Peritoneal dialysis-associated peritonitis
Risk factors 
- Staphylococcus aureus nasal carriage
- Previous exit site infection
- Inadequate peritoneal dialysis training
- Pets in the area where peritoneal dialysis is being performed
- Invasive abdominal procedures (e.g., colonoscopy, cholecystectomy, hysteroscopy)
Clinical features 
- Often asymptomatic and identified by cloudy peritoneal effluent
- Clinical features of peritonitis may be present.
- Perform a comprehensive clinical evaluation, including an examination of the catheter.
- Obtain a peritoneal fluid sample.
- Send for cell count with differential, Gram stain, and cultures.
- If the effluent is cloudy, initiate empiric antibiotic therapy.
- Systemic signs of infection: Initiate diagnostic workup for sepsis.

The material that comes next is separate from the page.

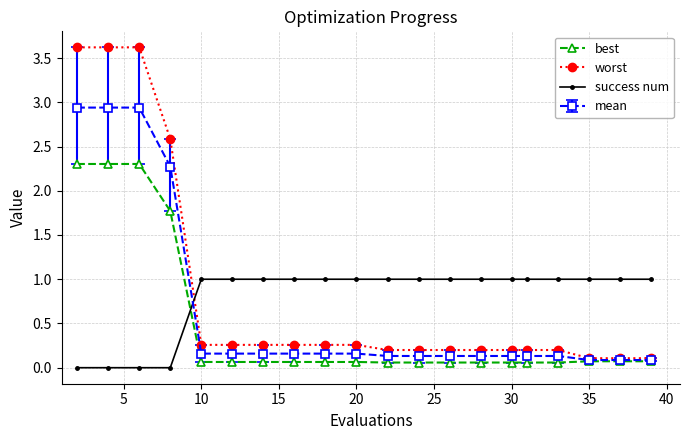

What is the maximum value shown in the chart?

3.6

- Confirm peritonitis if ≥ 2 of the following are present:
- Clinical features of peritonitis
- Peritoneal fluid with > 100 WBCs/mcL (typically > 50% polymorphonuclear cells) 
- Positive peritoneal fluid culture
Initiate empiric antibiotic therapy for presumed peritonitis in all patients with cloudy peritoneal effluent, even if they are asymptomatic. 
Features of sepsis
- Admit the patient.
- Initiate sepsis management, including empiric systemic antibiotics. 
No systemic signs of infection (common)
- Consult nephrology and infectious diseases; most cases can be managed in an outpatient setting
- Initiate broad-spectrum empiric intraperitoneal antibiotics. 
Empiric antibiotic regimens
- Adjust the dose based on renal function per hospital protocol.
- Recommended regimens include: 
- Vancomycin OR first-generation cephalosporin (gram-positive cover)
- PLUS third-generation cephalosporin OR aminoglycoside (gram-negative cover)
- Adjust antibiotics based on culture and susceptibility results.
- Start antifungal prophylaxis (oral nystatin or fluconazole). 
- Provide supportive treatment as needed (e.g., pain management, antiemetics).
- Patients with relapsing or refractory peritonitis or confirmed fungal peritonitis: Consider removal of the peritoneal dialysis catheter and temporary hemodialysis. 
- Perioperative antibiotic prophylaxis prior to insertion of the peritoneal dialysis catheter
- Systemic prophylaxis prior to certain procedures (e.g., dental procedures, invasive abdominal procedures)
- Daily application of topical antibiotics to the catheter exit site.
- Patient education on peritoneal dialysis catheter care
- Keeping the exit site clean 
- Practicing thorough hand hygiene prior to dialysis exchange
- Prompt treatment of exit site infections
- Addressing modifiable risk factors
Educate patients to monitor effluent characteristics at home and seek medical attention if they observe any changes suggestive of peritonitis (e.g., cloudiness).
Additional management for patients on renal replacement therapy
- Monitor for complications (see “Complications” in “Hemodialysis and hemofiltration” and “Peritoneal dialysis”).
- Avoid nephrotoxic medications and adjust medications accordingly. 
- Involve a renal dietitian in management.
- Monitor fluid balance closely.
- Coordinate necessary vaccinations with the treating nephrologist. 
- Likely to be vaccine nonresponders; additional and/or higher doses and serological testing may be needed
- Avoid live vaccines in immunosuppressed posttransplant patients.
- Preserve active and future vascular access sites. 
- Do not use blood pressure cuffs on extremities with active RRT access.
- Avoid forearm venipunctures.
- Coordinate any nonemergent line placement with nephrology.
- Avoid unnecessary blood transfusions in patients awaiting kidney transplantation. 
- Discuss advance care planning with patients on dialysis. 
Contact nephrology and/or a pharmacist for all medication dosing and if clinical management may affect or be affected by RRT.
Do not access any RRT lines except in an emergency, if no other access is available.